Please extract the text from all of the material below, reproducing every line word for word.

Data under study:
┄┄┄┄┄┄
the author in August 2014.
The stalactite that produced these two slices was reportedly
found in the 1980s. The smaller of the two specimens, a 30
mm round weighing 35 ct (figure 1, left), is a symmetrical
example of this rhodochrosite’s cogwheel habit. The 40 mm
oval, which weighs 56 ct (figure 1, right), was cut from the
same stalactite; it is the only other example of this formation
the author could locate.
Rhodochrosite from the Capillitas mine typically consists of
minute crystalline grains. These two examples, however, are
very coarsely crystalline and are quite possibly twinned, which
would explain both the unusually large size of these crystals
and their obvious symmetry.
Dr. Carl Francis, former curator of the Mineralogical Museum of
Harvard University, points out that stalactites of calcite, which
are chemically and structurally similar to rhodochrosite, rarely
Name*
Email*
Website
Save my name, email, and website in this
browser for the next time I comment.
┄┄┄┄┄┄
Task answer:
the author in August 2014.
The stalactite that produced these two slices was reportedly
found in the 1980s. The smaller of the two specimens, a 30
mm round weighing 35 ct (figure 1, left), is a symmetrical
example of this rhodochrosite’s cogwheel habit. The 40 mm
oval, which weighs 56 ct (figure 1, right), was cut from the
same stalactite; it is the only other example of this formation
the author could locate.
Rhodochrosite from the Capillitas mine typically consists of
minute crystalline grains. These two examples, however, are
very coarsely crystalline and are quite possibly twinned, which
would explain both the unusually large size of these crystals
and their obvious symmetry.
Dr. Carl Francis, former curator of the Mineralogical Museum of
Harvard University, points out that stalactites of calcite, which
are chemically and structurally similar to rhodochrosite, rarely
Name*
Email*
Website
Save my name, email, and website in this
browser for the next time I comment.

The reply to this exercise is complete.